**Action item:**
Copy the items below word for word, starting at the line that contains "Which has a" and ending with the last line of the items. Leave the pictures out of your answer.

**Data supplied:**
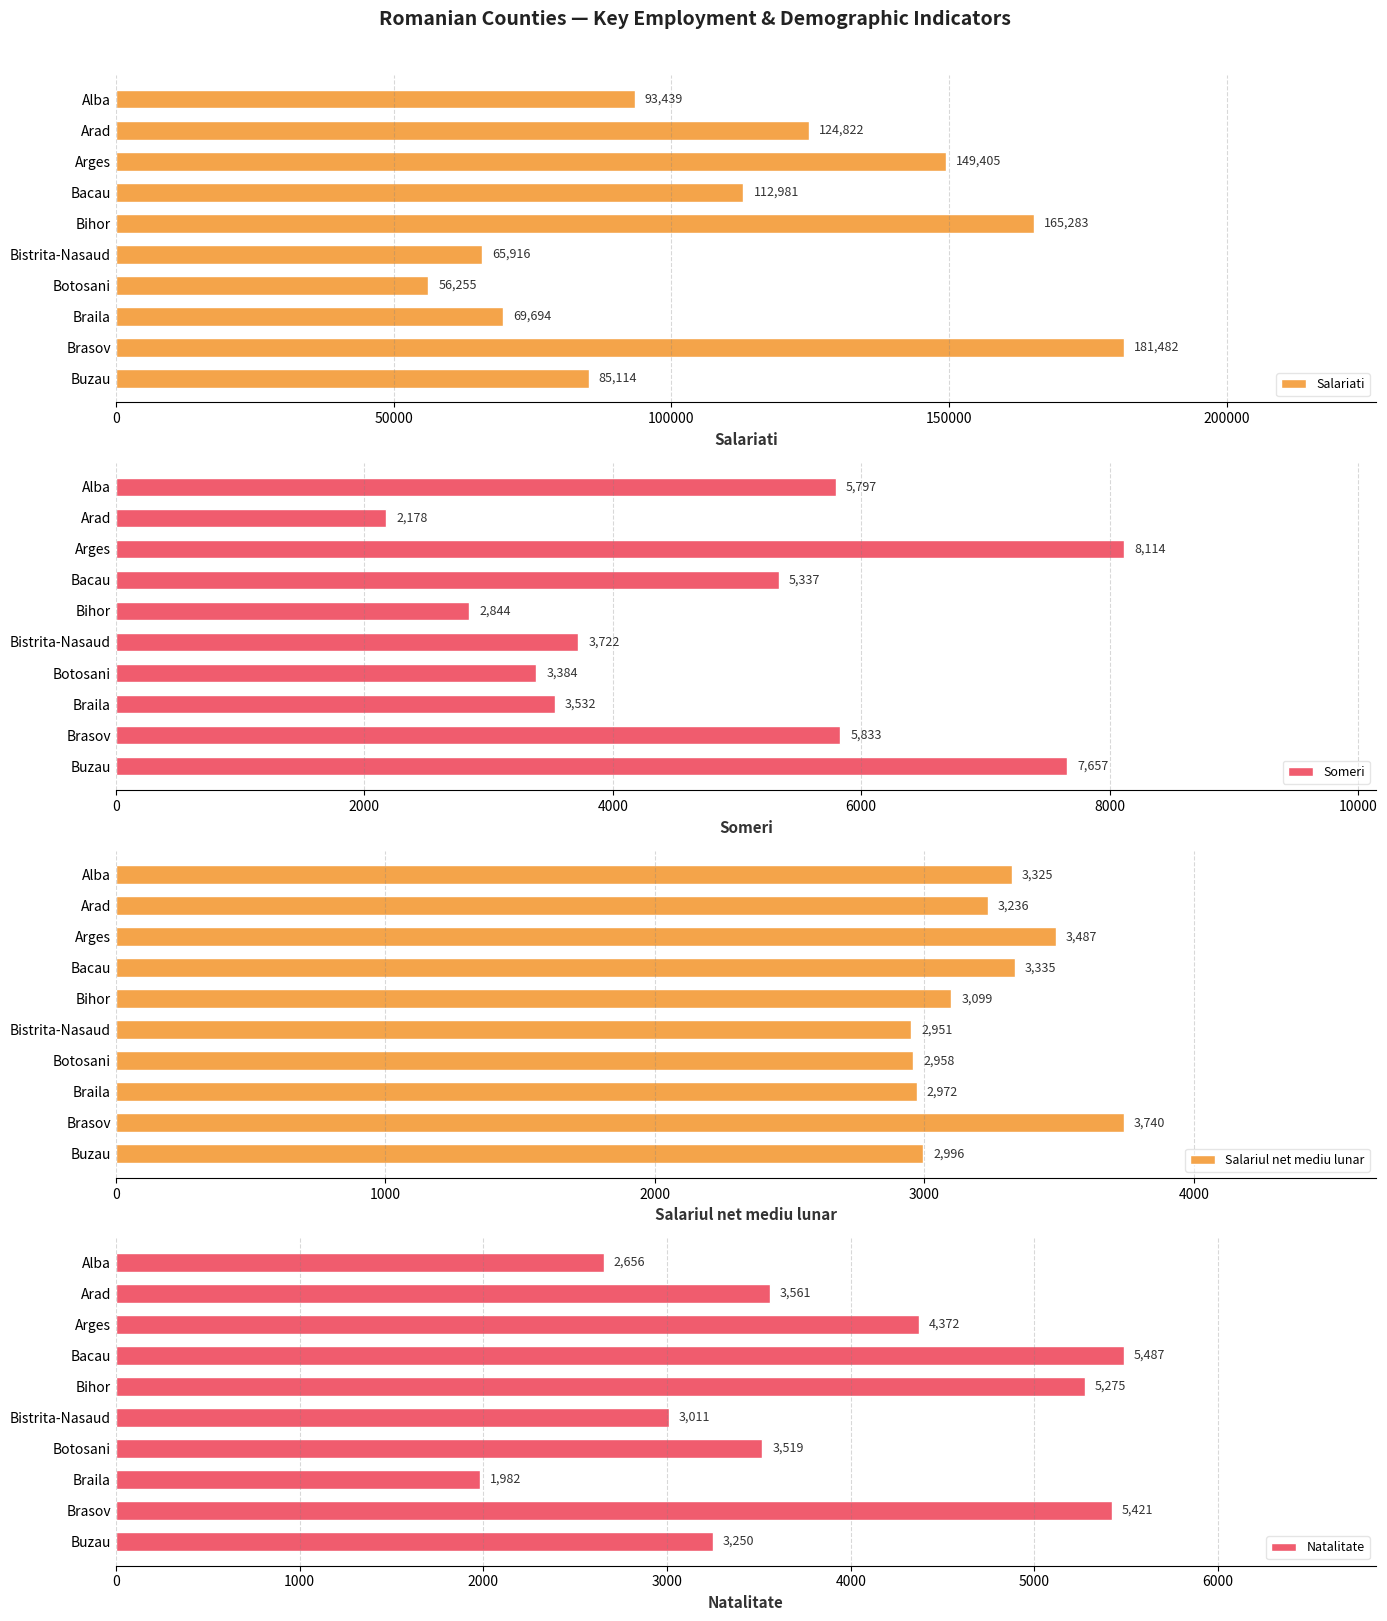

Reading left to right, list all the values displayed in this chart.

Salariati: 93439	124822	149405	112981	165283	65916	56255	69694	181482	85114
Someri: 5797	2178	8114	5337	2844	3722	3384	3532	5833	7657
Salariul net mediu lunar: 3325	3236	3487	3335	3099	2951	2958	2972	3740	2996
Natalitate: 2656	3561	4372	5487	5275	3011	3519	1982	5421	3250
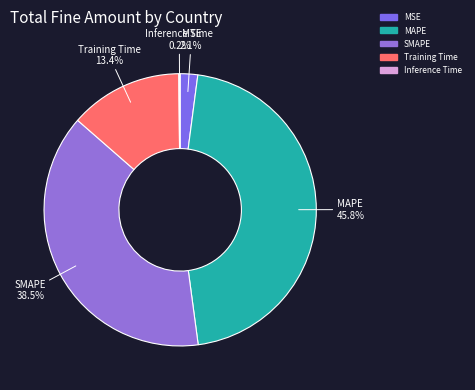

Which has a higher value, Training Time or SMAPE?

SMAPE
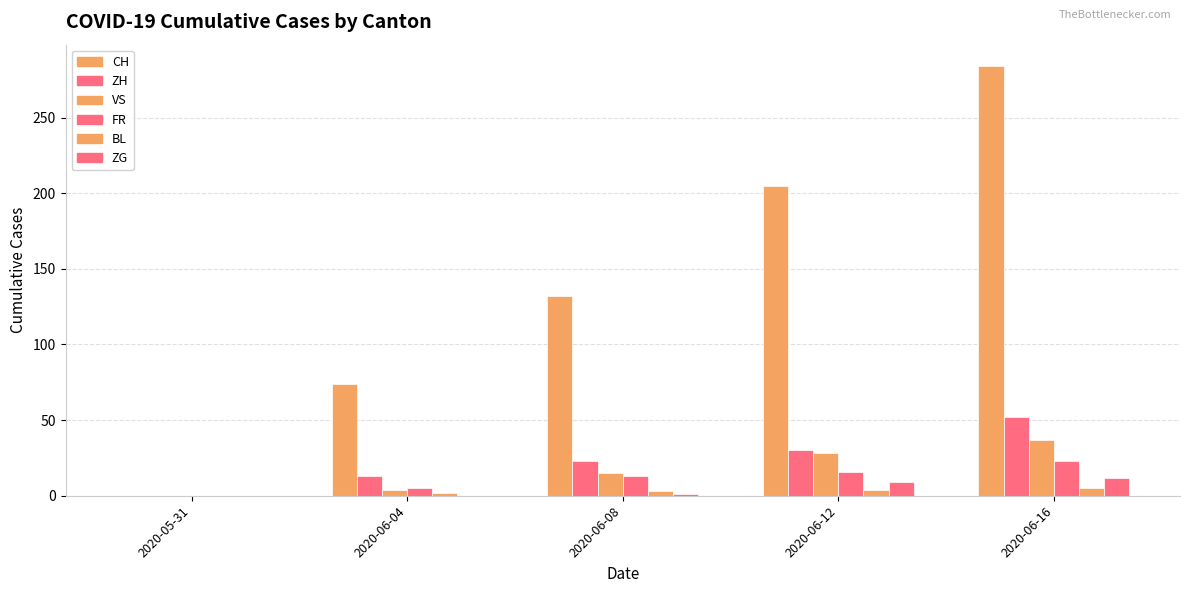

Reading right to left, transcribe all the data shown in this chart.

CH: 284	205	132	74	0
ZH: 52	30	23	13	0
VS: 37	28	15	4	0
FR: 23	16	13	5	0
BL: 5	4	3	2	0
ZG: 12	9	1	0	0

**Reply to the exercise:**
Which has a higher value, Training Time or SMAPE?

SMAPE

Reading right to left, transcribe all the data shown in this chart.

CH: 284	205	132	74	0
ZH: 52	30	23	13	0
VS: 37	28	15	4	0
FR: 23	16	13	5	0
BL: 5	4	3	2	0
ZG: 12	9	1	0	0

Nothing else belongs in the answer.